- **WHAT NEEDS TO BE DONE**
Return a copy of every line in the data below that contains "most".

- **Stored data entries**
■ ■ ■ ■ ■ ■ ■

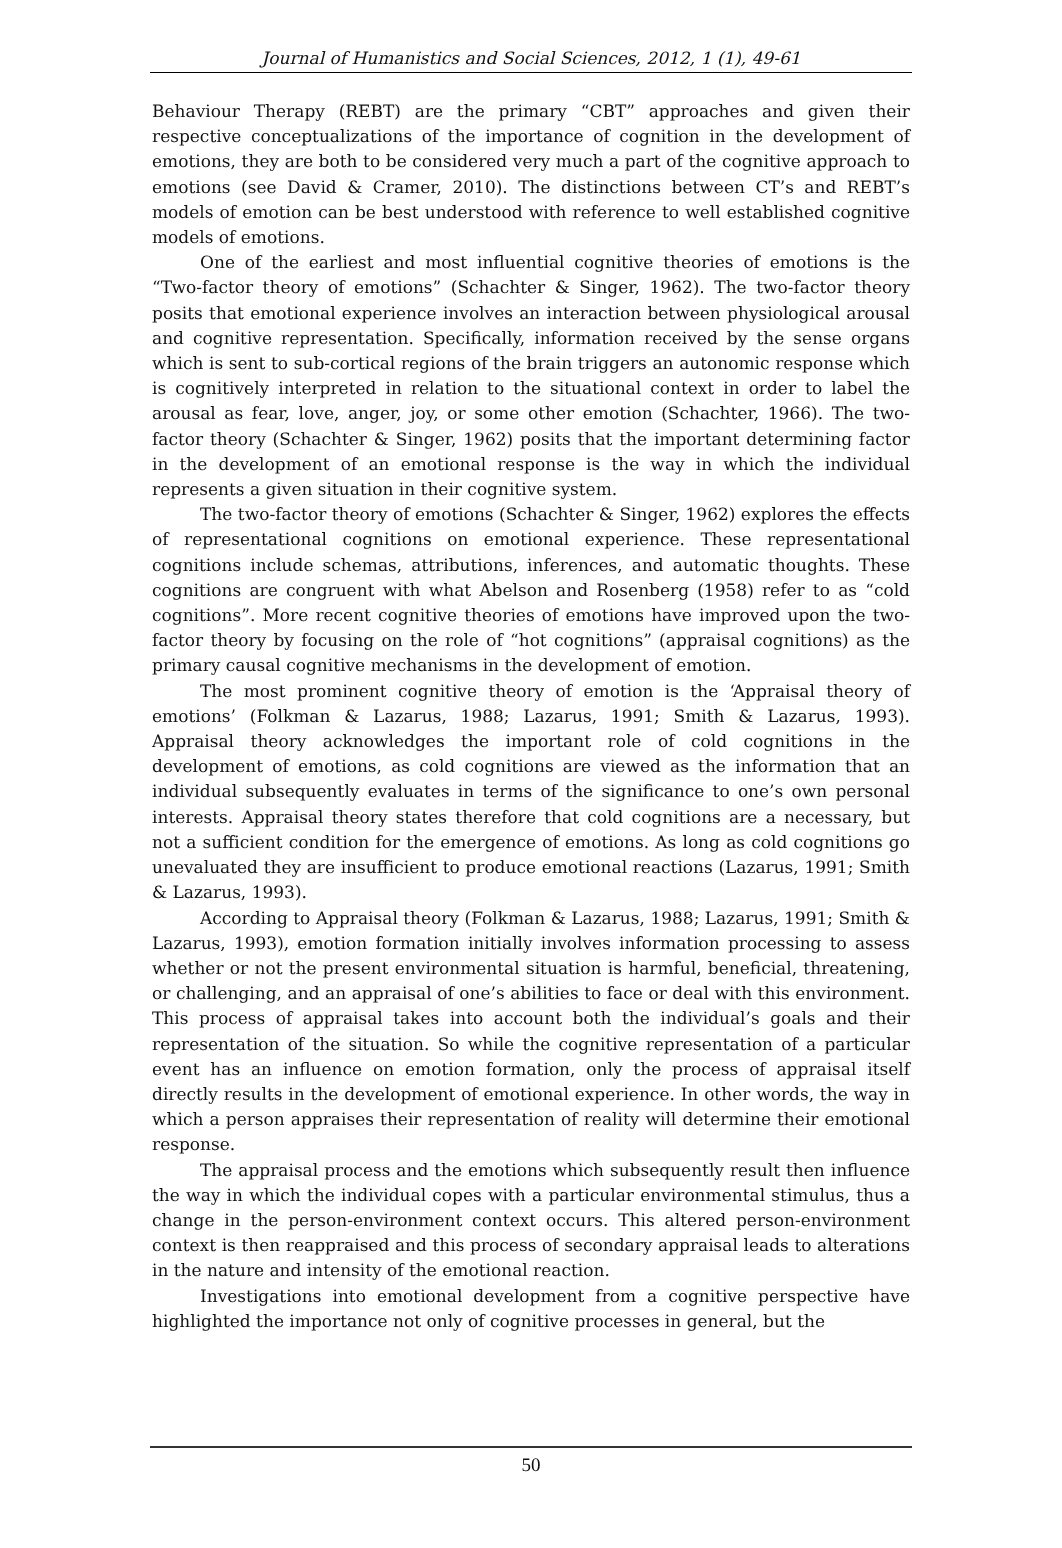Journal of Humanistics and Social Sciences, 2012, 1 (1), 49-61
Behaviour Therapy (REBT) are the primary “CBT” approaches and given their respective conceptualizations of the importance of cognition in the development of emotions, they are both to be considered very much a part of the cognitive approach to emotions (see David & Cramer, 2010). The distinctions between CT’s and REBT’s models of emotion can be best understood with reference to well established cognitive models of emotions.
One of the earliest and most influential cognitive theories of emotions is the “Two-factor theory of emotions” (Schachter & Singer, 1962). The two-factor theory posits that emotional experience involves an interaction between physiological arousal and cognitive representation. Specifically, information received by the sense organs which is sent to sub-cortical regions of the brain triggers an autonomic response which is cognitively interpreted in relation to the situational context in order to label the arousal as fear, love, anger, joy, or some other emotion (Schachter, 1966). The two-factor theory (Schachter & Singer, 1962) posits that the important determining factor in the development of an emotional response is the way in which the individual represents a given situation in their cognitive system.
The two-factor theory of emotions (Schachter & Singer, 1962) explores the effects of representational cognitions on emotional experience. These representational cognitions include schemas, attributions, inferences, and automatic thoughts. These cognitions are congruent with what Abelson and Rosenberg (1958) refer to as “cold cognitions”. More recent cognitive theories of emotions have improved upon the two-factor theory by focusing on the role of “hot cognitions” (appraisal cognitions) as the primary causal cognitive mechanisms in the development of emotion.
The most prominent cognitive theory of emotion is the ‘Appraisal theory of emotions’ (Folkman & Lazarus, 1988; Lazarus, 1991; Smith & Lazarus, 1993). Appraisal theory acknowledges the important role of cold cognitions in the development of emotions, as cold cognitions are viewed as the information that an individual subsequently evaluates in terms of the significance to one’s own personal interests. Appraisal theory states therefore that cold cognitions are a necessary, but not a sufficient condition for the emergence of emotions. As long as cold cognitions go unevaluated they are insufficient to produce emotional reactions (Lazarus, 1991; Smith & Lazarus, 1993).
According to Appraisal theory (Folkman & Lazarus, 1988; Lazarus, 1991; Smith & Lazarus, 1993), emotion formation initially involves information processing to assess whether or not the present environmental situation is harmful, beneficial, threatening, or challenging, and an appraisal of one’s abilities to face or deal with this environment. This process of appraisal takes into account both the individual’s goals and their representation of the situation. So while the cognitive representation of a particular event has an influence on emotion formation, only the process of appraisal itself directly results in the development of emotional experience. In other words, the way in which a person appraises their representation of reality will determine their emotional response.
The appraisal process and the emotions which subsequently result then influence the way in which the individual copes with a particular environmental stimulus, thus a change in the person-environment context occurs. This altered person-environment context is then reappraised and this process of secondary appraisal leads to alterations in the nature and intensity of the emotional reaction.
Investigations into emotional development from a cognitive perspective have highlighted the importance not only of cognitive processes in general, but the
50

■ ■ ■ ■ ■ ■ ■

- **OUTPUT OF THE TASK**
One of the earliest and most influential cognitive theories of emotions is the “Two-factor theory of emotions” (Schachter & Singer, 1962). The two-factor theory posits that emotional experience involves an interaction between physiological arousal and cognitive representation. Specifically, information received by the sense organs which is sent to sub-cortical regions of the brain triggers an autonomic response which is cognitively interpreted in relation to the situational context in order to label the arousal as fear, love, anger, joy, or some other emotion (Schachter, 1966). The two-factor theory (Schachter & Singer, 1962) posits that the important determining factor in the development of an emotional response is the way in which the individual represents a given situation in their cognitive system.
The most prominent cognitive theory of emotion is the ‘Appraisal theory of emotions’ (Folkman & Lazarus, 1988; Lazarus, 1991; Smith & Lazarus, 1993). Appraisal theory acknowledges the important role of cold cognitions in the development of emotions, as cold cognitions are viewed as the information that an individual subsequently evaluates in terms of the significance to one’s own personal interests. Appraisal theory states therefore that cold cognitions are a necessary, but not a sufficient condition for the emergence of emotions. As long as cold cognitions go unevaluated they are insufficient to produce emotional reactions (Lazarus, 1991; Smith & Lazarus, 1993).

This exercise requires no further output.